TV VIEW:"IT'S BEEN harrowing," said a drained Darragh Moloney, and that was with 50 minutes – plus added time – still to go.
“We’re hanging on by the skin of our teeth,” said Ronnie Whelan, gnawing his knuckles.
“Getting to half-time is going to be a serious achievement,” said Darragh, gnawing his and Ronnie’s knuckles.
A testing first-half then, although if you exclude all those Shay Given saves, Richard Dunne and Damien Duff clearances off the line and the other 36 Russian near misses, there was actually nothing in it.
That’s how Bill O’Herlihy was determined to view it too: “Let’s celebrate! Scoreless at half-time!” His panel, surprisingly, didn’t share Bill’s buoyancy.
“That’s the good news, Bill,” said Liam Brady, “the bad news is that we’re taking a hiding.” That, of course, burst Bill’s buoyant bubble, prompting him to ask Eamon Dunphy if it was worse “than we anticipated?”
“Yes,” he said, in a word.
John Giles conceded that it was worse than he expected too, although he comforted Bill by insisting that he believes in miracles. “You sexy thing,” Bill didn’t reply, which is probably just as well. A black eye would have been unseemly when he returned from the break.
“Would you expect changes, John?” asked Bill.
“Well, whatever we do would probably be an improvement, it couldn’t be much worse,” said Gilesie. “Although, if the players on the bench are that good, they’d be on the pitch.”
So, Bill’s “the bottle may seem empty but I reckon it’s half-ish full” efforts were falling on deaf ears, even his efforts to account for Stephen Ward’s first-half struggles being dismissed.
Were his positional difficulties down to the plastic pitch, he wondered. “He never played on one before.”
“God Bill,” said Gilesie, “you know what position you’re in on the pitch whether it’s plastic or grass or aluminium.”
Eamon, meanwhile, wanted the subs bench cleared. “I’d bring on Hunt. McCarthy. And Foley too.”
“What about Ward, do you want someone on for him as well?” asked Gilesie.
“We can’t take them all off, John,” said Eamon. “That’s what I mean,” came the reply.
Bill wondered if there was any hope, in light of the fact that 11 changes couldn’t be made.
The panel was doubtful. “This is life or death, Bill,” said Eamon, which had Bill nigh on ordering a wreath.

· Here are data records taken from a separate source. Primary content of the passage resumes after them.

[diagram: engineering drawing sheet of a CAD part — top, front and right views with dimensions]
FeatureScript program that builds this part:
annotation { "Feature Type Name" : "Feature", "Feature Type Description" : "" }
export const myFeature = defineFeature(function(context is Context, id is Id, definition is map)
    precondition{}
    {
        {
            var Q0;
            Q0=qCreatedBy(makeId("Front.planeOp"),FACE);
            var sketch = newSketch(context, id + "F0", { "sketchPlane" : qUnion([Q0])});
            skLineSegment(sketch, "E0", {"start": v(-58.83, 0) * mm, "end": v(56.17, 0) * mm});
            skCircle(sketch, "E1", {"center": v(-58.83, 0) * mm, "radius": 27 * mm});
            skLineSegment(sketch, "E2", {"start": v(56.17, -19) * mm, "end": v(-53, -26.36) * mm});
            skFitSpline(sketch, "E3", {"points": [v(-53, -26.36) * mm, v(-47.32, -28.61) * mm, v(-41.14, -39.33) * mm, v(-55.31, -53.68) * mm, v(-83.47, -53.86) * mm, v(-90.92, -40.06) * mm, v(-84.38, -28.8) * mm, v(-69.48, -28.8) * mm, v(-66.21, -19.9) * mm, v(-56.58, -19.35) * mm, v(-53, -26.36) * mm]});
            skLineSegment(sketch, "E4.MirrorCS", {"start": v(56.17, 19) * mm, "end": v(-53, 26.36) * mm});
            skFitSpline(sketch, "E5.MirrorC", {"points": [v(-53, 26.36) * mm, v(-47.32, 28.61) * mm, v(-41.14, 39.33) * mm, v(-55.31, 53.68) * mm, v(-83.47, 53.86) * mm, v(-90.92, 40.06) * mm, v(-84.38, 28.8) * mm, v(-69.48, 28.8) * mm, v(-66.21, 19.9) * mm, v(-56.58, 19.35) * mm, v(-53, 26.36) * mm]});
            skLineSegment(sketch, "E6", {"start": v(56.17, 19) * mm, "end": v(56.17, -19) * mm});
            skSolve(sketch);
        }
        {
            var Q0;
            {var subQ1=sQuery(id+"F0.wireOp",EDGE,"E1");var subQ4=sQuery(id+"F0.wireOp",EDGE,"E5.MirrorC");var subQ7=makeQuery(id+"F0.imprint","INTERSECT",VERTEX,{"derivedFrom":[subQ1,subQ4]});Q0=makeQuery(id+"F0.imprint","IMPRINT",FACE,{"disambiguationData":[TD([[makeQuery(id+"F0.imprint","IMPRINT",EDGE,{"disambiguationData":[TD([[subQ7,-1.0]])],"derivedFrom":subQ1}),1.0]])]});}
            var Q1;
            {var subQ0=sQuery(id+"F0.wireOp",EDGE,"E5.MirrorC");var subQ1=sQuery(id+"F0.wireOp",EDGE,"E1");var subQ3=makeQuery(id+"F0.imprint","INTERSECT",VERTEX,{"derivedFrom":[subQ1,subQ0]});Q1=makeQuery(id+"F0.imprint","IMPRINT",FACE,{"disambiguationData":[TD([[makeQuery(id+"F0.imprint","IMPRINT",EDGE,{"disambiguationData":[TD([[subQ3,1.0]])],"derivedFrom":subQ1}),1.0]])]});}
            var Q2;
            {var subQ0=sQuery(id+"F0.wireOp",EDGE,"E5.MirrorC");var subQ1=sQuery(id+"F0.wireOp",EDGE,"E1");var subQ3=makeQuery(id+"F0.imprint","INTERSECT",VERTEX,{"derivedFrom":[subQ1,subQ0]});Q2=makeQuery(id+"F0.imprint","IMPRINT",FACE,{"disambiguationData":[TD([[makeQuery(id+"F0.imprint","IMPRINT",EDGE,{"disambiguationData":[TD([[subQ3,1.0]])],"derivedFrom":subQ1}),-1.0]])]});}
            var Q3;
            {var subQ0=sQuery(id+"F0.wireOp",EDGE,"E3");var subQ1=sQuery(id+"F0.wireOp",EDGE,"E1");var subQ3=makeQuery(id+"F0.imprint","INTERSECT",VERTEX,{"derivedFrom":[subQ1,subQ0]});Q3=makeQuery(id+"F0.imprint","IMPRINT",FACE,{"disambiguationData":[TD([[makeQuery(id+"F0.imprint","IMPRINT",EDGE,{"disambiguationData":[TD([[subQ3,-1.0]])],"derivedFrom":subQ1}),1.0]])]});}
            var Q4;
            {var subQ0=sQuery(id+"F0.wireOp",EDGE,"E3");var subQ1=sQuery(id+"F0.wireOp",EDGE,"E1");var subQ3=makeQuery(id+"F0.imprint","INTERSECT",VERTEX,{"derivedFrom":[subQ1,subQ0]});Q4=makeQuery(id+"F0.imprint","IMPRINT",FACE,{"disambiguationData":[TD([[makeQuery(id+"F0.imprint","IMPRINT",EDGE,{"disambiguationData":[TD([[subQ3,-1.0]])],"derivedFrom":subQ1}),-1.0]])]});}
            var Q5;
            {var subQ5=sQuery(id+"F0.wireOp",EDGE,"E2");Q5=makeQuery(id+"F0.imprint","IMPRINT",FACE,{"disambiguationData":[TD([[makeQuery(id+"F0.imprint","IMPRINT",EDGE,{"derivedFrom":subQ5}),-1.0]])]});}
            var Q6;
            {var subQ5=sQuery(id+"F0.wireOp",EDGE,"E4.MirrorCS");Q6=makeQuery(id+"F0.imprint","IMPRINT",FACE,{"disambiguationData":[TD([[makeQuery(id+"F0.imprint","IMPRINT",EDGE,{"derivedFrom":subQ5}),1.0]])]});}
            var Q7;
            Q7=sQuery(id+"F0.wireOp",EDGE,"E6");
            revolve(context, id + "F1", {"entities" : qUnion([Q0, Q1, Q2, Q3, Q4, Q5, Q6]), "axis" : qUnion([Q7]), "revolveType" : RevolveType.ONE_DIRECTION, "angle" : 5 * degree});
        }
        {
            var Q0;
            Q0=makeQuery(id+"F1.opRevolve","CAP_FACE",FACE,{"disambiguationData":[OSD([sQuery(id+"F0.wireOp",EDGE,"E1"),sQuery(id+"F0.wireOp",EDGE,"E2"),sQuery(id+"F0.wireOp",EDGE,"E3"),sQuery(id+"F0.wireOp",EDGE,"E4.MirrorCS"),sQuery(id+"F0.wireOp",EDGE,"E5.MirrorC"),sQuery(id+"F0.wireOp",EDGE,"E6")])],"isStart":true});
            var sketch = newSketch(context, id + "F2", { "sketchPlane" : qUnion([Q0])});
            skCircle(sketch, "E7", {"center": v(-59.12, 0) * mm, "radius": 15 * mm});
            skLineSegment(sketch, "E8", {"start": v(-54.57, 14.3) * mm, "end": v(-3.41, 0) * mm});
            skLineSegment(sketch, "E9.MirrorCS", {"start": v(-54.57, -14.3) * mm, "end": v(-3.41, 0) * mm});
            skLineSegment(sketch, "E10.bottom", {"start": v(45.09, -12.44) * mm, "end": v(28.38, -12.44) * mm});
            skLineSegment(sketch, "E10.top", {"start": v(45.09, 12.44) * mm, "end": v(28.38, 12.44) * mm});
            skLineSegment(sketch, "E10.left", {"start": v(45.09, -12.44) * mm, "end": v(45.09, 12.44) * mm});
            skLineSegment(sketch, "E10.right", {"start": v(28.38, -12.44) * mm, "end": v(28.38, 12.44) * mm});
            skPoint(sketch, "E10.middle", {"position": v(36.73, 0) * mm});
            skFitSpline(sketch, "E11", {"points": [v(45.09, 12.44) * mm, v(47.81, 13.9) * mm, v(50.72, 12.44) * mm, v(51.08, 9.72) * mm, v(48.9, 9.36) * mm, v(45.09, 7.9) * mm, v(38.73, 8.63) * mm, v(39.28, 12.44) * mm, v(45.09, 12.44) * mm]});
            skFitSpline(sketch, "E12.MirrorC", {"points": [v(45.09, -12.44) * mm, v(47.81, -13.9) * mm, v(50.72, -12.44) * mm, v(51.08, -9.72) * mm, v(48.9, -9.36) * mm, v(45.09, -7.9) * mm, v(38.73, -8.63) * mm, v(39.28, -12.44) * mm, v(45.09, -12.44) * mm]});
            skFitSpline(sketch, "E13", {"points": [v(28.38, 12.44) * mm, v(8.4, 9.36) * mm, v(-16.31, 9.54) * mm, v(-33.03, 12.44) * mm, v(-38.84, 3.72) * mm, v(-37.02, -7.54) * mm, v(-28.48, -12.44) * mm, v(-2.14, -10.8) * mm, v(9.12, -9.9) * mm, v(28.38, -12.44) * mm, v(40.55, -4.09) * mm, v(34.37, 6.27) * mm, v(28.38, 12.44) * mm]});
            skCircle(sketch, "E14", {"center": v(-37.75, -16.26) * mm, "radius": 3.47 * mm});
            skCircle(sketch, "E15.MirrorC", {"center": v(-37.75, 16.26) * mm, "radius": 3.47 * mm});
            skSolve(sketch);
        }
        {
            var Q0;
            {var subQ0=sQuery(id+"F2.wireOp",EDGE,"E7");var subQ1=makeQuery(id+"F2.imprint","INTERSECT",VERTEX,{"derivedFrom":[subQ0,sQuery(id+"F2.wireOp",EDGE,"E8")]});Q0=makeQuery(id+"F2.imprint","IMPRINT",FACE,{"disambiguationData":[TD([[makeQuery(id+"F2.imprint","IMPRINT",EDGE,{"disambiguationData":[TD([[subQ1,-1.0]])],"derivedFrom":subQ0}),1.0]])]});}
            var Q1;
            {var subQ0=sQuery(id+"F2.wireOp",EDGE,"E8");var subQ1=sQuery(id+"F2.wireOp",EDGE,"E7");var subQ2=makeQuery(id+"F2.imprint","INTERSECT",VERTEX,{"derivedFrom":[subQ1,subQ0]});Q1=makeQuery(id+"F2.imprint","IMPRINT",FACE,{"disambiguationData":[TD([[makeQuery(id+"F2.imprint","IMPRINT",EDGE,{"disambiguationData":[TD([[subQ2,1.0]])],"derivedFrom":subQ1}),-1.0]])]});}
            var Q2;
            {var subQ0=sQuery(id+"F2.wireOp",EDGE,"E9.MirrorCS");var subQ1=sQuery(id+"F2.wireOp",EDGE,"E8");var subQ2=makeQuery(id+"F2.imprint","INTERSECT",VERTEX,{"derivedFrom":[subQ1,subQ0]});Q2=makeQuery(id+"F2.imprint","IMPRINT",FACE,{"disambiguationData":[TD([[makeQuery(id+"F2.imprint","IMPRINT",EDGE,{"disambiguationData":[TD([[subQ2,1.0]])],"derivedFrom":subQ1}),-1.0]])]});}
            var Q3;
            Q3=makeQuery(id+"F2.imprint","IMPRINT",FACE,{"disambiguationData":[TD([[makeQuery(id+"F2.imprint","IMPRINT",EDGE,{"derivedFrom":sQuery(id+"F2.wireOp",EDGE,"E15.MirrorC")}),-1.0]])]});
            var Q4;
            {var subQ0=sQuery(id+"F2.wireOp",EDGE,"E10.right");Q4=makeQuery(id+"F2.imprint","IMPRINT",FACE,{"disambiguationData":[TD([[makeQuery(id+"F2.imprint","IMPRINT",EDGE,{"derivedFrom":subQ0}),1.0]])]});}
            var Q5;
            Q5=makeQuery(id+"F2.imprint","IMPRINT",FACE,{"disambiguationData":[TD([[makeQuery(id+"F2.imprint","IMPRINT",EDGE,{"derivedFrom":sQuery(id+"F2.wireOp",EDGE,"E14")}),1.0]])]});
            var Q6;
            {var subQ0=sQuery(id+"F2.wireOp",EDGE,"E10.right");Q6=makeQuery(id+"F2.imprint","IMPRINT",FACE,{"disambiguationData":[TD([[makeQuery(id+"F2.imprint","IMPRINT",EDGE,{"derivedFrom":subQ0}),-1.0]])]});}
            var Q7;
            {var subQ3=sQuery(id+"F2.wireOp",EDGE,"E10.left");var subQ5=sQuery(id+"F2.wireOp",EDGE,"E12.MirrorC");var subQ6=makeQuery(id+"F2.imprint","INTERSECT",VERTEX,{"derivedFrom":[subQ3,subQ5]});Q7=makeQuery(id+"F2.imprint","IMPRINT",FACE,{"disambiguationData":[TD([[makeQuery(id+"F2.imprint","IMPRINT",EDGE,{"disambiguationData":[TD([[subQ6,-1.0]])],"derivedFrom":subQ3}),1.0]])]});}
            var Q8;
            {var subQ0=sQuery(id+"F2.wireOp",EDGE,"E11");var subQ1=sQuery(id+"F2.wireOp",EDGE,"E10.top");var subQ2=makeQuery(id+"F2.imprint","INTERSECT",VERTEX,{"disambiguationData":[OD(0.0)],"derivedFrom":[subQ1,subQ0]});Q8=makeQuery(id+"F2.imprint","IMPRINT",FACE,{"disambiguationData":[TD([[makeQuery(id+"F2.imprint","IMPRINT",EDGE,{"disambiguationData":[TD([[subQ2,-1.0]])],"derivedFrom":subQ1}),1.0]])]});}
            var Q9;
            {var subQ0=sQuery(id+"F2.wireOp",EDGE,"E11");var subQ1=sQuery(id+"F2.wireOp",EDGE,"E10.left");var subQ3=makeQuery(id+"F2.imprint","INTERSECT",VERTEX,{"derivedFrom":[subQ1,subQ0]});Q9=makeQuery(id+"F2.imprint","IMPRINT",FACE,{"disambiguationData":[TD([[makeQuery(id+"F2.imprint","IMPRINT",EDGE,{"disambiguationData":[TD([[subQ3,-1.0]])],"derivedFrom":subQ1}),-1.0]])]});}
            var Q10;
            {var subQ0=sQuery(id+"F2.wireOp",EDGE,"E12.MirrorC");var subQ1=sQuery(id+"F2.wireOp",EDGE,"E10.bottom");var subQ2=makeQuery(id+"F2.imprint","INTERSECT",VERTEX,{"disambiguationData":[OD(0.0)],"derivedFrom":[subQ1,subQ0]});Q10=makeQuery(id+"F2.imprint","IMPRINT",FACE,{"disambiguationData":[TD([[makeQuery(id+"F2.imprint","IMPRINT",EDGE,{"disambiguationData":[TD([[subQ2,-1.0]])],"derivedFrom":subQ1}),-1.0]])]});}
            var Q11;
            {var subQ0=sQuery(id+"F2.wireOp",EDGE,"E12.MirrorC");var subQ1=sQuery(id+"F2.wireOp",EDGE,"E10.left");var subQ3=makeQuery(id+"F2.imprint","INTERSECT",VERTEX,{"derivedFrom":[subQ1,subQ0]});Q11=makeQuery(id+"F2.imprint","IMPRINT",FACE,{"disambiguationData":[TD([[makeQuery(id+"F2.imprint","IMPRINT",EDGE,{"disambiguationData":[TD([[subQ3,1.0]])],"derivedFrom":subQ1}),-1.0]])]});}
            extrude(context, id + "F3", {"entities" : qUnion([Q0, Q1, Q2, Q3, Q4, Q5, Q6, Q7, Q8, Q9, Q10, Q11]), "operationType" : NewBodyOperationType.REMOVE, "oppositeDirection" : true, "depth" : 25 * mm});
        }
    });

Second-half, as you were, no changes. For a bit, anyway.
“We don’t deserve anything, but you never know, with 10 or 12 minutes to go . . .” said Ronnie, just before another Russian effort was cleared off the line. There were no knuckles left to gnaw.
Full-time. 0-0. Seriously.
“Russia could have won the match 6-0,” said Bill.
Liam disagreed. “They could have won it 5-0.”
“They had 26 attempts on goal,” said Bill. “Is that all,” said Liam and Gilesie as one.
Eamon paid tribute to the Irish rearguard effort by suggesting the Russians had "punched themselves out", proclaiming the game to be football's version of the Rumble in the Jungle. Then he called for some "radical surgery" to the team.
The consensus, though, was that Trapattoni wasn’t the man to carry out the operation, that he was happy enough to leave the patient untreated, reckoning it was healthy enough to see off Andorra and Armenia.
Armenia? Well, they’re hardly going to shake the group up.
Breaking news: Slovakia 0, Armenia 4. And, let’s be honest, which one of us didn’t back that scoreline?
“I suspect Trapattoni believes in the tooth fairy after that,” Bill had said – of the result in Moscow, not in Zilina.
So, we’re not done yet. The permutations are simple enough: If we beat Andorra and Armenia, and Russia and Slovakia draw or beat each other, before Slovakia draw or lose to Macedonia and Russia are surprisingly held at home by Andorra, or beat them handsomely, then . . .
Look, it’s not over yet. If you’ve any knuckles left, get gnawing.